For my maiden voyage with this device, I decided to make a chorizo stuffed pork tenderloin with a smoked tomato sauce (see recipe below). I smoked potatoes at the same time. With the addition of a salad and/or vegetable, there is a complete meal with a minimum of effort.

I made the stuffing, and then made the fire. While the coals were getting heated, I prepared and stuffed the tenderloin. When the fire was ready I loaded the Smoker Pro with wood chips, put the loaded Smoker Pro over the coals (Which had been spread out to a single layer.) I then put the grill grate over that and loaded it with the food to be cooked, put the lid on the grill and left it alone for 45 minutes. I tested the pork for doneness with an instant read thermometer and voila! The cooking time was less than I had anticipated. If you can’t find chorizo, use Andouille or Spicy Italian Sausage. If you want to keep it simple, it works well without the smoked tomato sauce, although, it is a more elegant dish with the sauce.

Sam’s Smoker Pro is an easy and inexpensive way to smoke in your backyard and the results were great. I know that I will frequently be using this handy accessory when I smoke. If you enjoy smoked foods at home, you’ll be happy to add this innovative tool to your collection.
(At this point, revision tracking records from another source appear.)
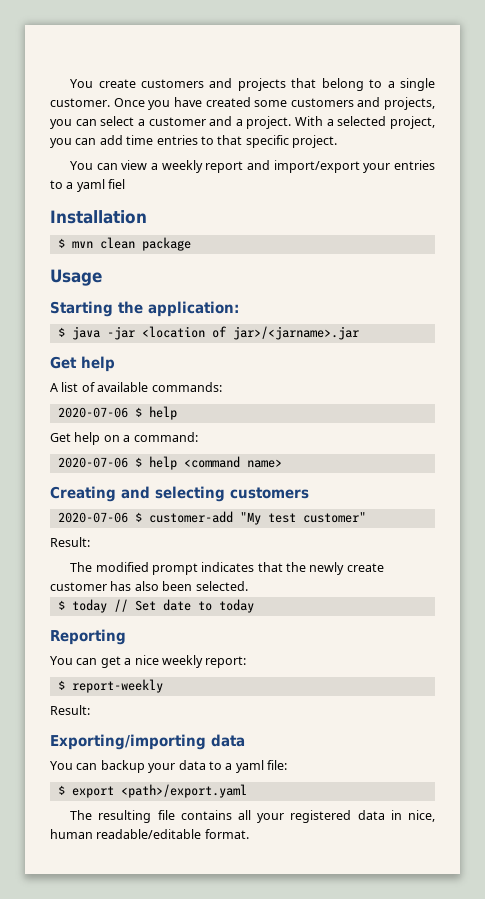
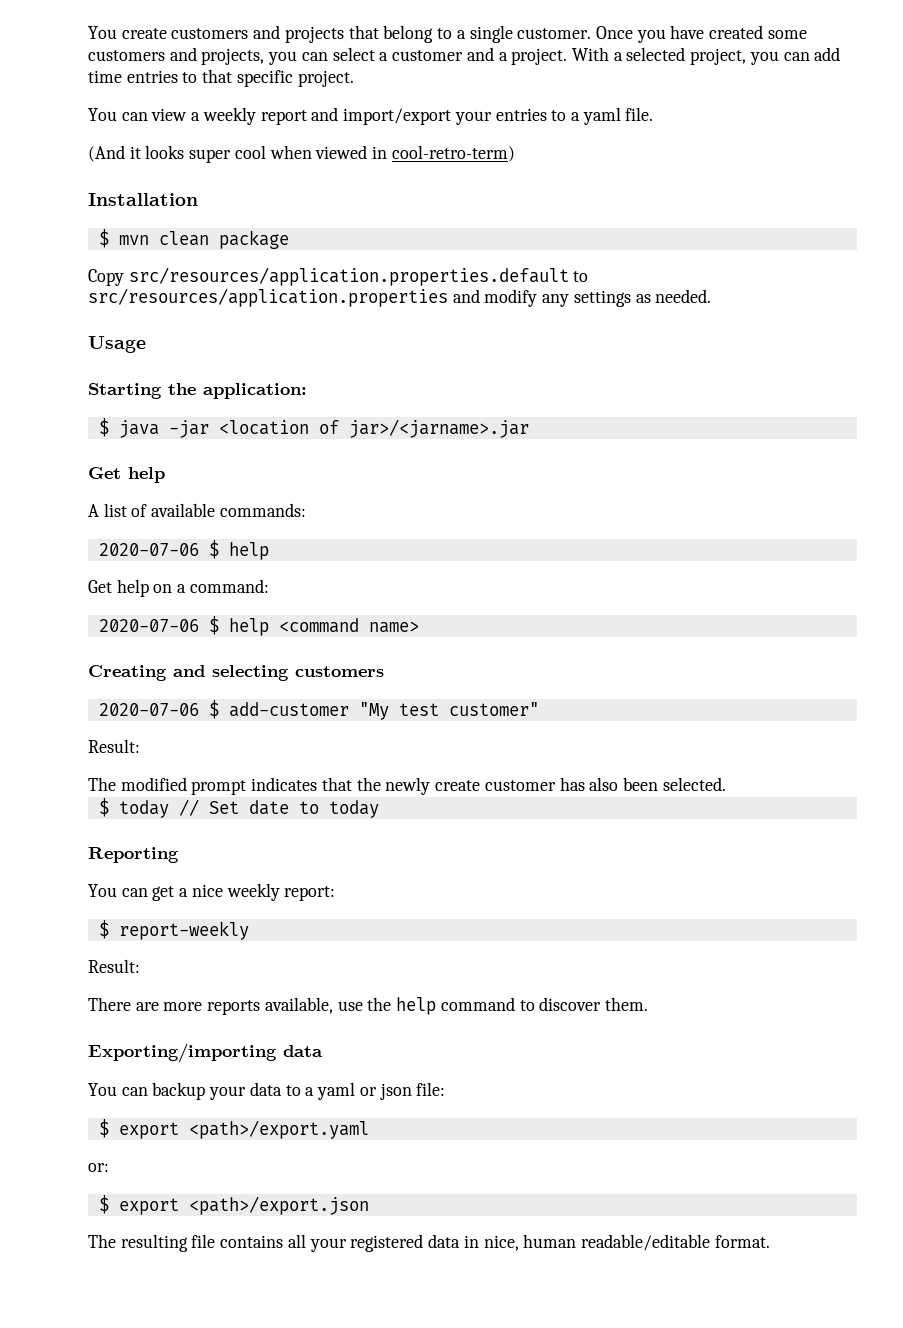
[108,179,126,189] fiel -> [625,107,654,121] [88,145,515,163] file. // (And it looks super cool when viewed in cool-retro-term)
(191, 244) none -> [88,267,589,286] [88,288,712,307] // Copy src/resources/application.properties.default to src/resources/application.properties and modify any settings as needed.
[148,511,233,523] customer-add -> [228,702,349,717] add-customer
(90, 710) none -> [88,997,648,1015] // There are more reports available, use the help command to discover them.
(264, 766) none -> [359,1083,412,1100] or json
(247, 791) none -> [88,1163,109,1172] [98,1195,369,1215] // or: // $ export <path>/export.json

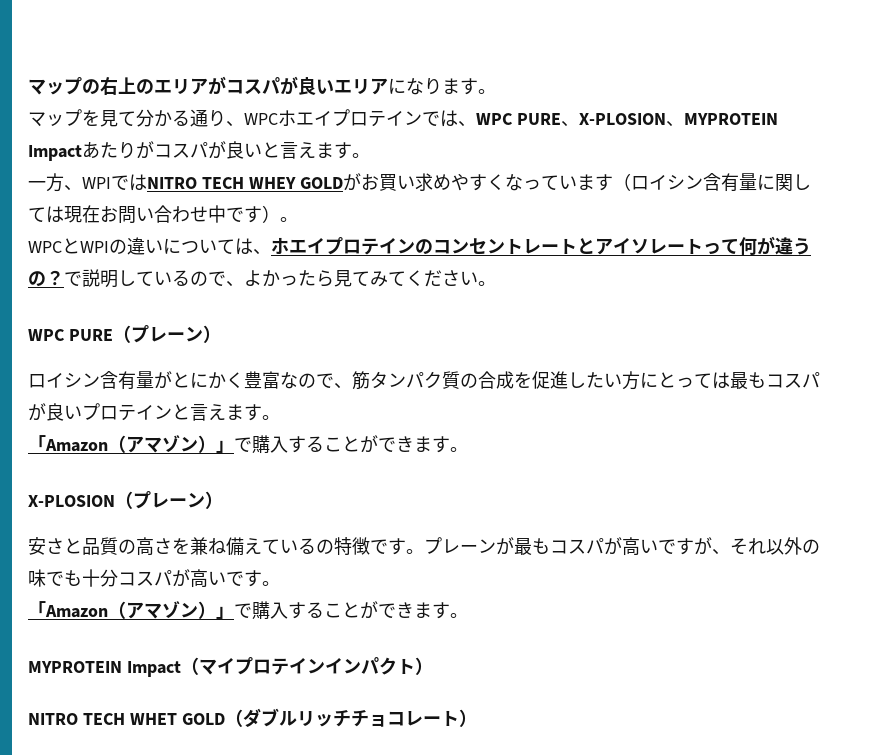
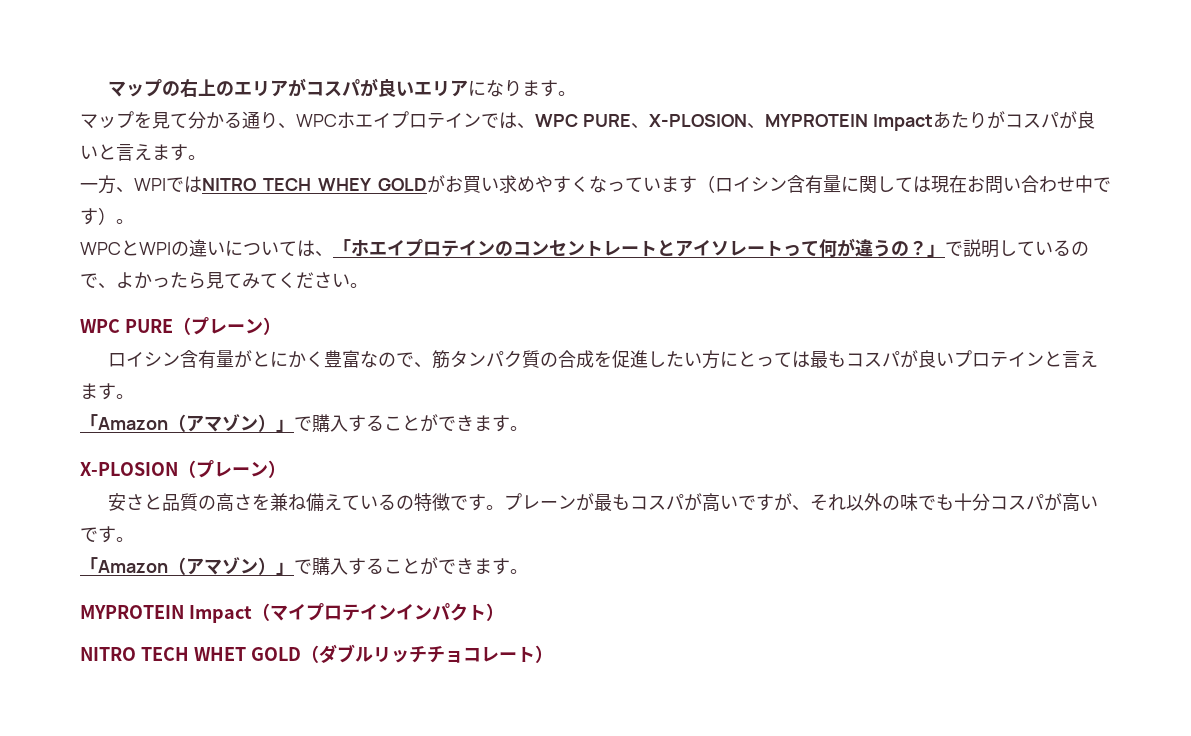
(271, 252) none -> [333,239,351,255] 「
(64, 278) none -> [927,244,945,257] 」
Chorizo Stuffed Pork Tenderloin
With Smoked Tomato Sauce

4 Small pork tenderloins (about ½ LB each)
8 strips of butcher string about 8” long

Stuffing
¼ LB Chorizo (Mexican Sausage), loose or removed from casing
½ Medium onion, chopped
¼ C. Cremini mushrooms, coarsely chopped
¼ C. Raisins
¼ C. Bread crumbs
2 TBS Heavy cream

Sauce
6 Roma tomatoes cut in half lengthwise
1 Onion, peeled and cut in quarters lengthwise
¼ C. Heavy cream

Prepare a bed of charcoal. Brown the chorizo in a sauté pan over medium heat. Add the onion and cook for three minutes. Add the mushrooms and raisins and cook for another three minutes. Mix in the breadcrumbs. Add the cream and bring to a boil. Remove the pan from the heat and set aside. Pound each of the tenderloins so that they are approximately twice as wide as when you started. Lay four pieces of string parallel to each other about an inch apart. Put one of the pounded tenderloins across the string. Put half of the stuffing on the tenderloin. Cover with the other tenderloin then tie securely. Repeat with the string and the remaining two tenderloins. When the grill is ready place the Smoker Pro on the coals as per manufacturer’s instructions. Place the grill grate over the Smoker Pro. Cover the grill. When the grill begins to smoke, put the stuffed tenderloins, tomatoes and onions on the grate over the Smoker Pro. The stuffed tenderloins should be ready after approximately 45 minutes. Test with a meat thermometer. The internal temperature should be 160°. Remove the tenderloins, onion and tomatoes. While the pork is resting blend the onions, tomatoes and cream in the blender or food processor. Remove the string from the tenderloins, slice and serve with the sauce.